Reinforcement Learning

I am super new to simulators. I will need to implement a reinforcement learning algorithm on a robot so I wanted to learn Gazebo. Is there a comprehensive tutorial for using Gazebo with reinforcement. Any resource to get me on my way will be truly appreciated.

Check out OpenAI gym: 2019-tfm-ignacio-arranz/ at master · RoboticsLabURJC/2019-tfm-ignacio-arranz · GitHub . Just be aware that it uses “Gazebo Classic” (the older Gazebo) simulator, which is however more suitable for RL because it fully supports resetting the environment with a single service call (AFAIK the new Gazebo always struggled with this).

There’s also which uses the new Gazebo, but I don’t think it’s actively maintained anymore. As to the reset capability, I only see one issue with a particular system crashing after reset. Things should be working if you don’t use that system. @peci1, if you know of specific problems with reset, please let us know.

I am using my Own robot and my own environment. I want to use Reinforment learning Algorithm to develop a path plan for a Pick and place robot.

I dont really know how to develop an Enviroment in Gazebo. That’s why i tried using OPEN_AI Ros package, but it doesn’t work for Python 3. I am getting a lot of error

I have also created a Moveit package for my Robot

Do you know how to integrate RL in Gazebo to train the robot?

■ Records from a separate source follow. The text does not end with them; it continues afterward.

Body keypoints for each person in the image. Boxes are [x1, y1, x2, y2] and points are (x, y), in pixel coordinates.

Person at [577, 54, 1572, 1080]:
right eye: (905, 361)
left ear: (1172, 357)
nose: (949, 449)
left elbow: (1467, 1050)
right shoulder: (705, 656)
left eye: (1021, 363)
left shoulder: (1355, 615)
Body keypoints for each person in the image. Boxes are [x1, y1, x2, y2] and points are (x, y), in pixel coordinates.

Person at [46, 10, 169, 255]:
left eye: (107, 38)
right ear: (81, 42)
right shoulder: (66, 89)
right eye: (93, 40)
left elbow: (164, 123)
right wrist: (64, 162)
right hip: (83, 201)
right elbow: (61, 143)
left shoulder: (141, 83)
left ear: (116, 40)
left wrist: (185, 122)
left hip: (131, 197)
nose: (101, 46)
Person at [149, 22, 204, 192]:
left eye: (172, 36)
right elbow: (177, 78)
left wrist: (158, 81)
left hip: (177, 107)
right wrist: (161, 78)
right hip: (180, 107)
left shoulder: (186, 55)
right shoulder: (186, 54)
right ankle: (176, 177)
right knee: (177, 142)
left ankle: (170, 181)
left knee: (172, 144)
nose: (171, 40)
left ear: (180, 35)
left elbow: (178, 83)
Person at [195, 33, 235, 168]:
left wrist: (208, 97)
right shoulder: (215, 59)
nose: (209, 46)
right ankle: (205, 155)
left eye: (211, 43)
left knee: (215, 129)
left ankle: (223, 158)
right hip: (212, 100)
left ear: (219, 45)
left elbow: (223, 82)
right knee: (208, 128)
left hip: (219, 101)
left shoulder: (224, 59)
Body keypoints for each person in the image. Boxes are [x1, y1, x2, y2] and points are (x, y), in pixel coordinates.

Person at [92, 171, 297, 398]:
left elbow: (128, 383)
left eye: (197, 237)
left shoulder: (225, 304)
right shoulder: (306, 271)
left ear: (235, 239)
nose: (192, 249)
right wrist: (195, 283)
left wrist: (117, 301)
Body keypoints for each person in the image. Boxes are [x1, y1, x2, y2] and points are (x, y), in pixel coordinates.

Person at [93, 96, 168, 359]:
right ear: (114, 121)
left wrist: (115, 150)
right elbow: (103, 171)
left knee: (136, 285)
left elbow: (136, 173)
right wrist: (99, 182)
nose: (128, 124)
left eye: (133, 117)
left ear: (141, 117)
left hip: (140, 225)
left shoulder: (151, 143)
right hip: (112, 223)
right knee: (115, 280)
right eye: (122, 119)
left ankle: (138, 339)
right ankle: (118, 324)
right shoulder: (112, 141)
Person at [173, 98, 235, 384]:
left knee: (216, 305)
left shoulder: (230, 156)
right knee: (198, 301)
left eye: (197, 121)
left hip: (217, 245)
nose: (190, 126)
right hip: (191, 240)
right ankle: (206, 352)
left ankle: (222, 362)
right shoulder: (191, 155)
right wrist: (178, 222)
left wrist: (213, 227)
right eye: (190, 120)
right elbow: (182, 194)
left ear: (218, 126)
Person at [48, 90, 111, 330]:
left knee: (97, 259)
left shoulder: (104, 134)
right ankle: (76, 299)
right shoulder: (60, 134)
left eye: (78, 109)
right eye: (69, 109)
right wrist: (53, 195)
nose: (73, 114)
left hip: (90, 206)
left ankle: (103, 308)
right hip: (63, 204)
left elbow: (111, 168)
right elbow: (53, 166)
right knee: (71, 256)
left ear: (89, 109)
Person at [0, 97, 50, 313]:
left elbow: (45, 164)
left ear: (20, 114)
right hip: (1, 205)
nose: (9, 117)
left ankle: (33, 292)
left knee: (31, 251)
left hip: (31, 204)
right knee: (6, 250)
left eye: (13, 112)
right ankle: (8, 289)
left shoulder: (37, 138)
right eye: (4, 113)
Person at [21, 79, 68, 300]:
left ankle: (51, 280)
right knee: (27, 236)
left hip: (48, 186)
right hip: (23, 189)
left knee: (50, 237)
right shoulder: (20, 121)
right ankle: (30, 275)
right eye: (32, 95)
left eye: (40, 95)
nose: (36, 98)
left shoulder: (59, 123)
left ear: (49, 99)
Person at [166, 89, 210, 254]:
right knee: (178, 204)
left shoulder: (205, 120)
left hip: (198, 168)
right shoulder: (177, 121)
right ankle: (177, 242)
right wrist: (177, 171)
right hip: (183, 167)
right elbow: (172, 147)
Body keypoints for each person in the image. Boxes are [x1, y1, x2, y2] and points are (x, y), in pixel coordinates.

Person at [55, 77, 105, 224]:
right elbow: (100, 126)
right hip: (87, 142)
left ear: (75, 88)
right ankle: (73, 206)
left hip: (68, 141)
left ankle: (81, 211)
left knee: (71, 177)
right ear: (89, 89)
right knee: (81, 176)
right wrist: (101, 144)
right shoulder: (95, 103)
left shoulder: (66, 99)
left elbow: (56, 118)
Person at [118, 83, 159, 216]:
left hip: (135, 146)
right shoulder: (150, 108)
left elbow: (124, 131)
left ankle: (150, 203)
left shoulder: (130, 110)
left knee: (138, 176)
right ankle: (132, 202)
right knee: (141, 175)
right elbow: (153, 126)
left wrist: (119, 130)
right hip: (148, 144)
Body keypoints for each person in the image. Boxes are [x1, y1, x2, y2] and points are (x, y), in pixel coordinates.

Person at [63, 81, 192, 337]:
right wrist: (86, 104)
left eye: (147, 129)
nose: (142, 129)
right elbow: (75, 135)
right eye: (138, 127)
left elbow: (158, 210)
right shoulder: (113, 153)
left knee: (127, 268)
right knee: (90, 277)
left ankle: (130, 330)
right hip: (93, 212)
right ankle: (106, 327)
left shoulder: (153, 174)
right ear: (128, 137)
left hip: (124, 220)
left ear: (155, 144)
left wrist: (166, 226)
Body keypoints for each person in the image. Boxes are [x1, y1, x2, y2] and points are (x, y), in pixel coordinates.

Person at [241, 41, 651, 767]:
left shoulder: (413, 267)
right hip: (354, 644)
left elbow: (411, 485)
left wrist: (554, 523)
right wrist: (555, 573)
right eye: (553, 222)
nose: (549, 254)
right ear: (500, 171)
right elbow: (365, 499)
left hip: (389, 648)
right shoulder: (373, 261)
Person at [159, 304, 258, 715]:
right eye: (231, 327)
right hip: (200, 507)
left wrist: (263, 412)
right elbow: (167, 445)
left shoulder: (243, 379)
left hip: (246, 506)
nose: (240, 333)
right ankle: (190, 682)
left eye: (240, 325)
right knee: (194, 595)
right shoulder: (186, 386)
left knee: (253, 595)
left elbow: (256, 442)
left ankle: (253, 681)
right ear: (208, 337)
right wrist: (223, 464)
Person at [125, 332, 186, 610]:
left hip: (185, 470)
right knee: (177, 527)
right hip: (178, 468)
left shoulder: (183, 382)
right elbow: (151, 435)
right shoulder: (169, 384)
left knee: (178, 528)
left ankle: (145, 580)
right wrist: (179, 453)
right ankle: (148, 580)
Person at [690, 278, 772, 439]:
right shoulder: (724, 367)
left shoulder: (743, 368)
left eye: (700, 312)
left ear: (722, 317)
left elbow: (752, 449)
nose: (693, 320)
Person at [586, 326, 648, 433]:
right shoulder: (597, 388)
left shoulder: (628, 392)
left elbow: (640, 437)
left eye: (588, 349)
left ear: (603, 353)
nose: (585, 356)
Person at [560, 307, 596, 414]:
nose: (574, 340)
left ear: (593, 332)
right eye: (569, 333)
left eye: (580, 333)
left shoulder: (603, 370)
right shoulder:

Cofig: WSL2 in Windows 11, Ubuntu 20.04.6, Ros Noetic

Try this GitHub - ammar-n-abbas/sim2real-ur-gym-gazebo: Universal Robot Environment for OpenAI Gymnasium and ROS Gazebo Interface. It is a “Sim2Real Implementation: Gymnasium-Gazebo UREnv for Deep Reinforcement Learning With Reach, Grasp, and Pick&Place Environment with Collision Avoidance (Object or Human)”.